As a person with a back problem, I know there are two things one should never do – bend and twist. However, one has to in order to install a fixed car seat. Those LATCH connectors are usually buried deep inside the the seat crack where spare change goes to hide and one must sort of stab the seat’s connector thingy blindly into the spot you think is right. You see, car seat connectivity has never been a big focus of car reviews (guilty), and until now nobody has every called out the bad apples for making those things almost impossible to find and use.
The Insurance Institute for Highway Safety (IIHS) conducts the most comprehensive automotive safety testing in the U.S. IIHS’ small frontal overlap testing is still a challenge for automakers, many of whom were recently caught putting in the safety structures on just the side that gets tested (can you even believe that?). IIHS has started to evaluate headlights, and a couple of years back gave automakers a heads up that they would be testing the LATCH car seat hoop systems in their cars.
When the first tests were conducted IIHS found that of the 102 vehicles it tested, most were Poor or Marginal. It published its results. A year later the Institute re-tested a group of 170 vehicles and most scored Good or Acceptable.

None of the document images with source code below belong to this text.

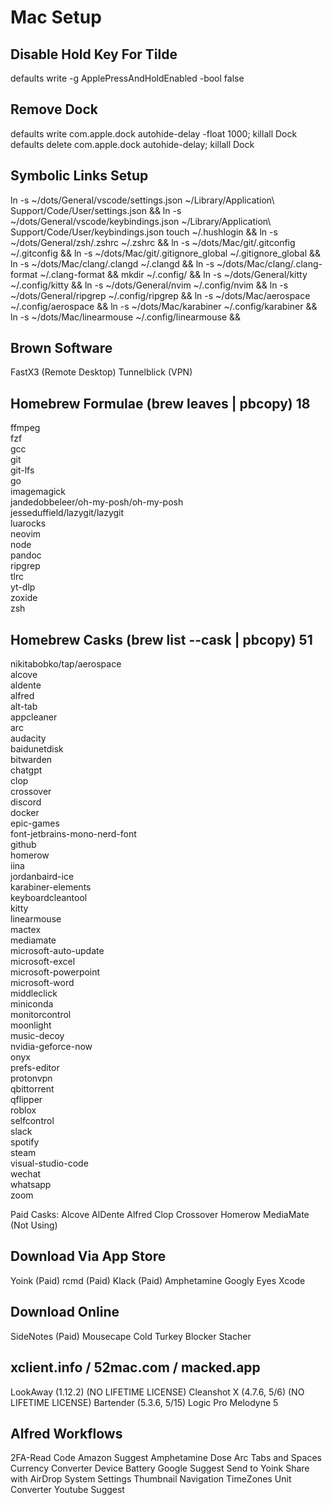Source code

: # Mac Setup

## Disable Hold Key For Tilde

defaults write -g ApplePressAndHoldEnabled -bool false

## Remove Dock

defaults write com.apple.dock autohide-delay -float 1000; killall Dock
defaults delete com.apple.dock autohide-delay; killall Dock

## Symbolic Links Setup

ln -s ~/dots/General/vscode/settings.json ~/Library/Application\ Support/Code/User/settings.json &&
ln -s ~/dots/General/vscode/keybindings.json ~/Library/Application\ Support/Code/User/keybindings.json
touch ~/.hushlogin &&
ln -s ~/dots/General/zsh/.zshrc ~/.zshrc &&
ln -s ~/dots/Mac/git/.gitconfig ~/.gitconfig &&
ln -s ~/dots/Mac/git/.gitignore_global ~/.gitignore_global &&
ln -s ~/dots/Mac/clang/.clangd ~/.clangd &&
ln -s ~/dots/Mac/clang/.clang-format ~/.clang-format &&
mkdir ~/.config/ &&
ln -s ~/dots/General/kitty ~/.config/kitty &&
ln -s ~/dots/General/nvim ~/.config/nvim &&
ln -s ~/dots/General/ripgrep ~/.config/ripgrep &&
ln -s ~/dots/Mac/aerospace ~/.config/aerospace &&
ln -s ~/dots/Mac/karabiner ~/.config/karabiner &&
ln -s ~/dots/Mac/linearmouse ~/.config/linearmouse &&

## Brown Software

FastX3 (Remote Desktop)
Tunnelblick (VPN)

## Homebrew Formulae (brew leaves | pbcopy) 18

ffmpeg \
fzf \
gcc \
git \
git-lfs \
go \
imagemagick \
jandedobbeleer/oh-my-posh/oh-my-posh \
jesseduffield/lazygit/lazygit \
luarocks \
neovim \
node \
pandoc \
ripgrep \
tlrc \
yt-dlp \
zoxide \
zsh

## Homebrew Casks (brew list --cask | pbcopy) 51

nikitabobko/tap/aerospace \
alcove \
aldente \
alfred \
alt-tab \
appcleaner \
arc \
audacity \
baidunetdisk \
bitwarden \
chatgpt \
clop \
crossover \
discord \
docker \
epic-games \
font-jetbrains-mono-nerd-font \
github \
homerow \
iina \
jordanbaird-ice \
karabiner-elements \
keyboardcleantool \
kitty \
linearmouse \
mactex \
mediamate \
microsoft-auto-update \
microsoft-excel \
microsoft-powerpoint \
microsoft-word \
middleclick \
miniconda \
monitorcontrol \
moonlight \
music-decoy \
nvidia-geforce-now \
onyx \
prefs-editor \
protonvpn \
qbittorrent \
qflipper \
roblox \
selfcontrol \
slack \
spotify \
steam \
visual-studio-code \
wechat \
whatsapp \
zoom

Paid Casks:
Alcove
AlDente
Alfred
Clop
Crossover
Homerow
MediaMate (Not Using)

## Download Via App Store

Yoink (Paid)
rcmd (Paid)
Klack (Paid)
Amphetamine
Googly Eyes
Xcode

## Download Online

SideNotes (Paid)
Mousecape
Cold Turkey Blocker
Stacher

## xclient.info / 52mac.com / macked.app

LookAway (1.12.2) (NO LIFETIME LICENSE)
Cleanshot X (4.7.6, 5/6) (NO LIFETIME LICENSE)
Bartender (5.3.6, 5/15)
Logic Pro
Melodyne 5

## Alfred Workflows

2FA-Read Code
Amazon Suggest
Amphetamine Dose
Arc Tabs and Spaces
Currency Converter
Device Battery
Google Suggest
Send to Yoink
Share with AirDrop
System Settings
Thumbnail Navigation
TimeZones
Unit Converter
Youtube Suggest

Three models, the Audi Q7, the Lexus RX and the Toyota Prius, scored a Good+, a level of perfection never achieved in a previous test by IIHS.

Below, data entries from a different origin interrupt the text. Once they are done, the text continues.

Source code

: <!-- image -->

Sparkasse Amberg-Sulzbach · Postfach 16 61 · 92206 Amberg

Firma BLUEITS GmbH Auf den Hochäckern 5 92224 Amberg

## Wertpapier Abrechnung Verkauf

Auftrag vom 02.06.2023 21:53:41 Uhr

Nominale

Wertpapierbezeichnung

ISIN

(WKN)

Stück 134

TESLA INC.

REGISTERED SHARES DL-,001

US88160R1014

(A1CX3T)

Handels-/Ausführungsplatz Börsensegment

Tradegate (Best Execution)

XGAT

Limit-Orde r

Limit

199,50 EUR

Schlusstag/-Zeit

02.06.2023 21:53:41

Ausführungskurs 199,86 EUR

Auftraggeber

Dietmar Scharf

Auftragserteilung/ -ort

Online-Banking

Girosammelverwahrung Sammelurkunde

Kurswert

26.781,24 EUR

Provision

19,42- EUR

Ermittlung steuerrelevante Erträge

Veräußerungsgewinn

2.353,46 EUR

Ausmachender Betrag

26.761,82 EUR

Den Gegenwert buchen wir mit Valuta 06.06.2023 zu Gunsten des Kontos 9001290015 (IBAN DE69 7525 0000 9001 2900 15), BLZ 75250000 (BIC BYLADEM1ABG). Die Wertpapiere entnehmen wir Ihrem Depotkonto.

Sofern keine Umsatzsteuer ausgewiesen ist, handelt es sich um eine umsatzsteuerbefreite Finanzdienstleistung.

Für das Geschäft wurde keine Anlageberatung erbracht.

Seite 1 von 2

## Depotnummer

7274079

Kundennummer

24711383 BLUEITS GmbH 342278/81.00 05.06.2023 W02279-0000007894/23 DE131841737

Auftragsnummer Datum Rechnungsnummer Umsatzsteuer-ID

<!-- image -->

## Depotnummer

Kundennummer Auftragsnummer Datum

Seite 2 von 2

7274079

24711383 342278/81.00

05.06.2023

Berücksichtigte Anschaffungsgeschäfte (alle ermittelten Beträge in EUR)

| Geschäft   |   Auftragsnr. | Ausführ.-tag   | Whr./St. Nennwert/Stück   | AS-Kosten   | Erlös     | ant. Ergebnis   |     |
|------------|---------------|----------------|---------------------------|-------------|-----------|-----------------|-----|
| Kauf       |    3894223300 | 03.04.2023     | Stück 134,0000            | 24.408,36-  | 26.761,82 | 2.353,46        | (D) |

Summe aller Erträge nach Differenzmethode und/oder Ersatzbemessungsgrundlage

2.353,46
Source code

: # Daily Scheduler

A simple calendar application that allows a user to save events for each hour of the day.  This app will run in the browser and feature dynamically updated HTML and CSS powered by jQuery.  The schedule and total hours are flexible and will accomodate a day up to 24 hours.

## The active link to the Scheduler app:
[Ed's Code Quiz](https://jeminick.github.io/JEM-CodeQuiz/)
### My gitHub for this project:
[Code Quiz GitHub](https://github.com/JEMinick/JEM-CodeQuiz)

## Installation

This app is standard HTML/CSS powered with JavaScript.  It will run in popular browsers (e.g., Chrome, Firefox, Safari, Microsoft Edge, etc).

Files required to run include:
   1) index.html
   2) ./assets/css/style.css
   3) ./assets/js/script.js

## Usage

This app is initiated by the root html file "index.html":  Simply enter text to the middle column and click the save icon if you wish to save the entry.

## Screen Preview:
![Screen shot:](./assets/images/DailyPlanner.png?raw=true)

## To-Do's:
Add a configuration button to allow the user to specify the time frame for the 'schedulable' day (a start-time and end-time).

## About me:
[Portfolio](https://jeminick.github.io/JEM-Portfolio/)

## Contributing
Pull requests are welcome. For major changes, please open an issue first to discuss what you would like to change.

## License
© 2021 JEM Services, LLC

Our image above is not staged. That is a New England Motor Press Association member installing a car seat in a new Pacifica at a press preview. She lugged it from home so she could do her own evaluation of the Pacifica (which scored Marginal in IIHS testing, but we thought was top-notch because the seat can move forward with the car seat still installed). This safety stuff is becoming mainstream in family car reviews. Sunlight is the best disinfectant.